Exercise directions: Where does the string "lines" occur in the records below? Copy every line that holds it.

(Records contained in a dataset)

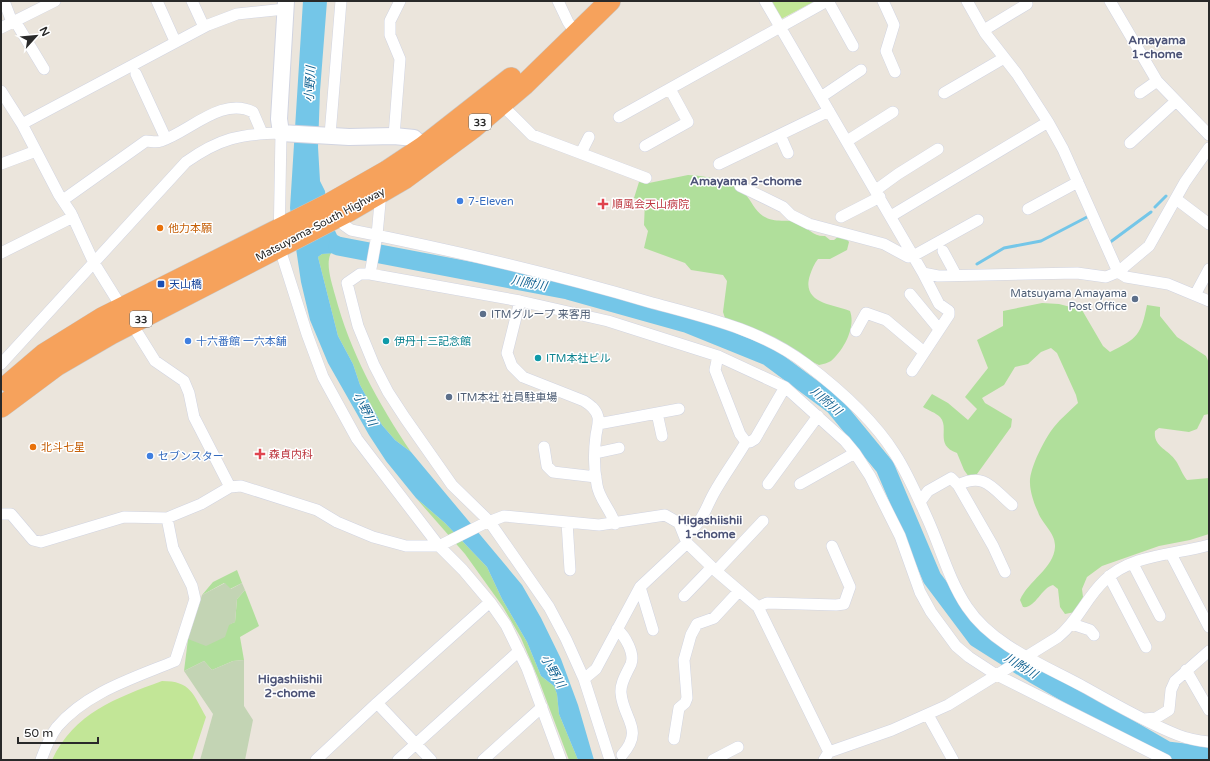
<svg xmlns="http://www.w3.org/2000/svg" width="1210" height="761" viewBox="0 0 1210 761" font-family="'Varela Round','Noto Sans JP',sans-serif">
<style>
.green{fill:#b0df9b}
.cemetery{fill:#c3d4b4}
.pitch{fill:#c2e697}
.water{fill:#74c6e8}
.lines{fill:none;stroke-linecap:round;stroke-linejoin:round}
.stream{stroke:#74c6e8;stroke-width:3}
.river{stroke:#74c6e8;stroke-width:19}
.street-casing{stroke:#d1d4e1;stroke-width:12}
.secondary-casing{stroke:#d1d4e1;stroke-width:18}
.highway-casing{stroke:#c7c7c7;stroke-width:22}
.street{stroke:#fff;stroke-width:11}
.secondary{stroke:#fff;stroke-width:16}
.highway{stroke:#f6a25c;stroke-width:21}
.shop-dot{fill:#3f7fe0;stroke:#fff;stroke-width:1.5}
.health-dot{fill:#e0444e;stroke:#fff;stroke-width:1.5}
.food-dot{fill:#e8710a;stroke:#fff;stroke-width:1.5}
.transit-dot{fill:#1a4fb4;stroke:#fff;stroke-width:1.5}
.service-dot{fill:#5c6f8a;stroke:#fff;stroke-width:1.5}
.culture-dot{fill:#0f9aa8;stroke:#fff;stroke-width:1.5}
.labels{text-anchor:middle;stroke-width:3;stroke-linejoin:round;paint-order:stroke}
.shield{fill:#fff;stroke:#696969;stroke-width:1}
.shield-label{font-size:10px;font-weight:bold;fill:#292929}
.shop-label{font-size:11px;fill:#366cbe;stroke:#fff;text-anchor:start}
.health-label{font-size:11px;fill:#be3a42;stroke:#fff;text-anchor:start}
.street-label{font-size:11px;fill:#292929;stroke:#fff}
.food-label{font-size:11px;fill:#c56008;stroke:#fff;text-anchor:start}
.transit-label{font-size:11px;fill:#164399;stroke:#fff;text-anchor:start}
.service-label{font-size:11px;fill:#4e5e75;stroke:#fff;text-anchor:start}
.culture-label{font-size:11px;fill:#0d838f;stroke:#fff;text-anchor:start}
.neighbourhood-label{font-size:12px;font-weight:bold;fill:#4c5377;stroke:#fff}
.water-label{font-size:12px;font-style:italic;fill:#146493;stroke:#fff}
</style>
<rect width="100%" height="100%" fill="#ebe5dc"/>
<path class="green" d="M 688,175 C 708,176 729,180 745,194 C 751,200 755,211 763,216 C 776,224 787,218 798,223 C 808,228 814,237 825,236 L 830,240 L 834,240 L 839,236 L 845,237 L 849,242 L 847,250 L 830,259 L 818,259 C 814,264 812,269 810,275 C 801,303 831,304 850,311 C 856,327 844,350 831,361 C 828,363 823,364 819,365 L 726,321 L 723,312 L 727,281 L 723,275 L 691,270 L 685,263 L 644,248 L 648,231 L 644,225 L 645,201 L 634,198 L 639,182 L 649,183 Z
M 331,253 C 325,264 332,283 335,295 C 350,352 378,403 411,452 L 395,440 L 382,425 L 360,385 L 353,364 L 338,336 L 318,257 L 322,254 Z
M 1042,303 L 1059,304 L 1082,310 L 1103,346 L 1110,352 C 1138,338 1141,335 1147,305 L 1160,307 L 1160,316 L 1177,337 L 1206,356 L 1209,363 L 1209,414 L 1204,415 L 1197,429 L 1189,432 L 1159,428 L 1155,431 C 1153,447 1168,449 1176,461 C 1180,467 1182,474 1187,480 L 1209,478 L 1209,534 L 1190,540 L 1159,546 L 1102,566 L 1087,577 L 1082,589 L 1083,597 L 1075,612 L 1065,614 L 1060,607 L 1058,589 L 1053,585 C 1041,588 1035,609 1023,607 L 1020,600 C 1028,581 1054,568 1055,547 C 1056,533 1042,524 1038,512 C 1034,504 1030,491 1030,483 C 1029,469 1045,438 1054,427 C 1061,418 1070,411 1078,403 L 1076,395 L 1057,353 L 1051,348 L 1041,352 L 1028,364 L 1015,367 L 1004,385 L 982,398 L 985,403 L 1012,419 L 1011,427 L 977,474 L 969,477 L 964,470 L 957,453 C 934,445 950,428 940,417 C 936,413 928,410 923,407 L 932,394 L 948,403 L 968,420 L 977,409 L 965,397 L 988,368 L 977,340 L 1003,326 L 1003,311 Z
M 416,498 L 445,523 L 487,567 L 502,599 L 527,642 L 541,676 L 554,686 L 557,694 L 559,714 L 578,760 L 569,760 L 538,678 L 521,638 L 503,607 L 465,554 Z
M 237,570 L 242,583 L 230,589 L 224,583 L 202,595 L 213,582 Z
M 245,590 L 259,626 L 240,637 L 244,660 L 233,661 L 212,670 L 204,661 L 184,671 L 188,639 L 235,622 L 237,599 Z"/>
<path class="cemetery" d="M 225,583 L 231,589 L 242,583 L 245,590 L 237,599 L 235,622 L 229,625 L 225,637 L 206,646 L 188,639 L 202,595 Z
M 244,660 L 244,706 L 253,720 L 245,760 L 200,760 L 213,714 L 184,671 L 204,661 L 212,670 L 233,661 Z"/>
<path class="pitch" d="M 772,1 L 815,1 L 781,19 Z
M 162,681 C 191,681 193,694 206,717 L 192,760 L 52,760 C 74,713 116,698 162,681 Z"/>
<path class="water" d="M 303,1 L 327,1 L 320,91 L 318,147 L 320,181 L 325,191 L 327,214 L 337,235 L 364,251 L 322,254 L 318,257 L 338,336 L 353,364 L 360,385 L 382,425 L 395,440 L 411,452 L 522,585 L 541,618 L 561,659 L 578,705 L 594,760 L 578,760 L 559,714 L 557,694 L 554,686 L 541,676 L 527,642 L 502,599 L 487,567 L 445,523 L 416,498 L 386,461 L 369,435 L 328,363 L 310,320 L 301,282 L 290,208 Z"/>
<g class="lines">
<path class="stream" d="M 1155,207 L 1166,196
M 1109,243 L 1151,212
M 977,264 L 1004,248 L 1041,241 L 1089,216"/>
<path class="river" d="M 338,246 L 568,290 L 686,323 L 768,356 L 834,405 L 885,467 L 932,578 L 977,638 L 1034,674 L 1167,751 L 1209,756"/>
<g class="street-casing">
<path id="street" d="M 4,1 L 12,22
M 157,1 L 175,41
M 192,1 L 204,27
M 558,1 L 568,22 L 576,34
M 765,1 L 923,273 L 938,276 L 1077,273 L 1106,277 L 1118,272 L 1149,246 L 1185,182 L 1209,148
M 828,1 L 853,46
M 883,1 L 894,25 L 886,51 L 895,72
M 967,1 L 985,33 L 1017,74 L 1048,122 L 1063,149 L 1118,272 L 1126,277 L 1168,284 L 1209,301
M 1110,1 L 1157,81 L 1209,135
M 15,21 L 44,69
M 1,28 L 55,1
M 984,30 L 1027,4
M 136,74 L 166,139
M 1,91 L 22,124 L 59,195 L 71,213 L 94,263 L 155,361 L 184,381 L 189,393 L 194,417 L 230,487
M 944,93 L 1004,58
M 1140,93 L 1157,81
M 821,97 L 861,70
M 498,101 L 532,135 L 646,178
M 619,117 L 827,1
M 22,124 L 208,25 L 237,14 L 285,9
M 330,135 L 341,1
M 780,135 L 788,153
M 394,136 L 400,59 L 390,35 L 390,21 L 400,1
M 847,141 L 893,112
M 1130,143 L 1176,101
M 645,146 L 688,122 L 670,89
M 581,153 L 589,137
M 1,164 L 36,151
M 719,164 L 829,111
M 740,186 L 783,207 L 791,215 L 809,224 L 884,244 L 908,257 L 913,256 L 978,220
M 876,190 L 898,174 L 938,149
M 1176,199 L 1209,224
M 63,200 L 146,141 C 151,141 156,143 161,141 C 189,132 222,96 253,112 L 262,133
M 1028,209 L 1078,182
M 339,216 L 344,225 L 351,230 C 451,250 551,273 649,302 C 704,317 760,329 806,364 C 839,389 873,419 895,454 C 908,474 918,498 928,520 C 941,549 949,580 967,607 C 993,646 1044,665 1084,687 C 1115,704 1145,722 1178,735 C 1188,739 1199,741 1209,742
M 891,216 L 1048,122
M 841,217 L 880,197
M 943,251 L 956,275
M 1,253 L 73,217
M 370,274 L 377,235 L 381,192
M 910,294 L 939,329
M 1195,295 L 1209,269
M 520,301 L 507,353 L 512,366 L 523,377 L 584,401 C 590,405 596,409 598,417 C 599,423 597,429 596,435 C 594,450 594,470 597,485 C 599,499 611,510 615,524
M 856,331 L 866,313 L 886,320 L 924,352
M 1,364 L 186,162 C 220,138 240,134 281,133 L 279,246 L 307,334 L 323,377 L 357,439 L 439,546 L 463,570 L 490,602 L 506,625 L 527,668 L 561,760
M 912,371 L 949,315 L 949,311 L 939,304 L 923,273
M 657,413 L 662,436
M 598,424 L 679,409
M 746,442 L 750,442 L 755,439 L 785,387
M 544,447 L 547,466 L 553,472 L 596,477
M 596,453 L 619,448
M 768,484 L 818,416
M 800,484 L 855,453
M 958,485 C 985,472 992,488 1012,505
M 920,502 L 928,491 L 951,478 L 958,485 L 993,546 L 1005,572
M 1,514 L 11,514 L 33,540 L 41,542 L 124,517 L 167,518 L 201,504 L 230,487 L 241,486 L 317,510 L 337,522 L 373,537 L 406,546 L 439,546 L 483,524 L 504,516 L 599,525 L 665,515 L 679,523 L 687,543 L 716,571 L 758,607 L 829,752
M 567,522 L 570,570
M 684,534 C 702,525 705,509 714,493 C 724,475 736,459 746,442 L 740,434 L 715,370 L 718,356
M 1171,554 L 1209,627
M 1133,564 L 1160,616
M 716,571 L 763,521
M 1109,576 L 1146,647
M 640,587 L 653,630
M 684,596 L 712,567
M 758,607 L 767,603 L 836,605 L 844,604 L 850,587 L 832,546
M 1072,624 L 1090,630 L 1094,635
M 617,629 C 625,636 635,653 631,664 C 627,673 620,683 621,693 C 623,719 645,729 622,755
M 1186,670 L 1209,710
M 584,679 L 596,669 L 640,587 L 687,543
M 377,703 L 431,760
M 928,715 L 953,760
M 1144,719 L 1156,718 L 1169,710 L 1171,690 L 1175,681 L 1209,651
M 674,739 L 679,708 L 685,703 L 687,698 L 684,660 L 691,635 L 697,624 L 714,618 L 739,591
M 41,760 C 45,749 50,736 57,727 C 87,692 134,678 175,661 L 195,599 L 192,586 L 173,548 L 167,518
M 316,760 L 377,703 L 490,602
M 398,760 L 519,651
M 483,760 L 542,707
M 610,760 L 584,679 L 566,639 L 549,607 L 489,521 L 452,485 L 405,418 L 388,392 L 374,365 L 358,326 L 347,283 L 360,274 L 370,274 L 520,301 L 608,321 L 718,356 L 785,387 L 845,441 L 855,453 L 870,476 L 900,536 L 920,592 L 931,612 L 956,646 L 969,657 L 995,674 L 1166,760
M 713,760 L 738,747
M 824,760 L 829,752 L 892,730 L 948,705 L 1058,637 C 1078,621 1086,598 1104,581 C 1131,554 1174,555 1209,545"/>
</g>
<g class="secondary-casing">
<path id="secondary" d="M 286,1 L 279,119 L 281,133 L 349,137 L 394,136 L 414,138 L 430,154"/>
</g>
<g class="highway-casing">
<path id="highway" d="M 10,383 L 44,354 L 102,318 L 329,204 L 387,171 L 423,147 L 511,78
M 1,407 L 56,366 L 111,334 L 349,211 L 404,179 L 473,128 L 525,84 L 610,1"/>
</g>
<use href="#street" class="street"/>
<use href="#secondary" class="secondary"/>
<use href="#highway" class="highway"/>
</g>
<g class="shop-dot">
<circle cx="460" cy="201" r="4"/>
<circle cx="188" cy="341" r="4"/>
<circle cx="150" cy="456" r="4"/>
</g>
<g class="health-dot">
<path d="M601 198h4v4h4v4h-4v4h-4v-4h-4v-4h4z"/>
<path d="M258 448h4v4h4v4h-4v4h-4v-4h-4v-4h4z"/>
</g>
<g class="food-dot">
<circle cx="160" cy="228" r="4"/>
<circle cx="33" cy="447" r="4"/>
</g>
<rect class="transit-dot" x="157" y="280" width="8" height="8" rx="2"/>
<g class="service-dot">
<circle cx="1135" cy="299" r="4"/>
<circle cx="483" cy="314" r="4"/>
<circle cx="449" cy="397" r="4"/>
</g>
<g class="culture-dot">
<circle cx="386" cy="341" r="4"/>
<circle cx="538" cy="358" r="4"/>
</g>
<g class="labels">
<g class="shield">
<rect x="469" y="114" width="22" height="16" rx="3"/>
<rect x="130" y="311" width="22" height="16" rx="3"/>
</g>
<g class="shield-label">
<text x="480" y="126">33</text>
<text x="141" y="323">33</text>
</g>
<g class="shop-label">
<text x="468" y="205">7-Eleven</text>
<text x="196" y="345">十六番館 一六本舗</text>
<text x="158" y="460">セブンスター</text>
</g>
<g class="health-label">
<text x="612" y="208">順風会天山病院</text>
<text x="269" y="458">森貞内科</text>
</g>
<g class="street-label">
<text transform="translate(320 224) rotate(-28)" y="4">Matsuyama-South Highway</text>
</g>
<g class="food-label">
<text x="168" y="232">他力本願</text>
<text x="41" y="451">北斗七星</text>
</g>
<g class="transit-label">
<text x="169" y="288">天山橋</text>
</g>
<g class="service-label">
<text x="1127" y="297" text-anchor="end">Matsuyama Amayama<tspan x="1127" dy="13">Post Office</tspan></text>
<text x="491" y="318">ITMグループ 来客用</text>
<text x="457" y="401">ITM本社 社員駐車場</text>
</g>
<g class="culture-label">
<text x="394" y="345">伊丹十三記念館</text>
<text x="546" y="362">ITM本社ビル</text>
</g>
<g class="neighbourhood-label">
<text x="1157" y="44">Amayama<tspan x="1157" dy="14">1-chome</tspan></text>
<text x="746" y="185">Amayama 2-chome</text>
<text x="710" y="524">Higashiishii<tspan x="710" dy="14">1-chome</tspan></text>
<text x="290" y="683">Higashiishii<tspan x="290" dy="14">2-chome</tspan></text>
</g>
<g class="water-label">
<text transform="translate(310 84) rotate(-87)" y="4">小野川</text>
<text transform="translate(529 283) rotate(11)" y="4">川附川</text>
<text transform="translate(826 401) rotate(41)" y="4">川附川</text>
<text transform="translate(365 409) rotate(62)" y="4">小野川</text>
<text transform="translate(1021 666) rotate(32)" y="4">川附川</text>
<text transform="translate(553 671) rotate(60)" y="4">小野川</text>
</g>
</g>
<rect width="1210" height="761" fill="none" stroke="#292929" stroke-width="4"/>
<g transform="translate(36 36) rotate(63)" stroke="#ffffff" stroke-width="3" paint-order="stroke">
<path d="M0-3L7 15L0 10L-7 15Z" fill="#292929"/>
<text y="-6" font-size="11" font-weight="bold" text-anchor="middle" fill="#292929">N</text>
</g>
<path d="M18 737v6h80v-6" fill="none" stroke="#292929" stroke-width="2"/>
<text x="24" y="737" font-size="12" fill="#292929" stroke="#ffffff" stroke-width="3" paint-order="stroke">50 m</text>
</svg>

Result of this task:
.lines{fill:none;stroke-linecap:round;stroke-linejoin:round}
<g class="lines">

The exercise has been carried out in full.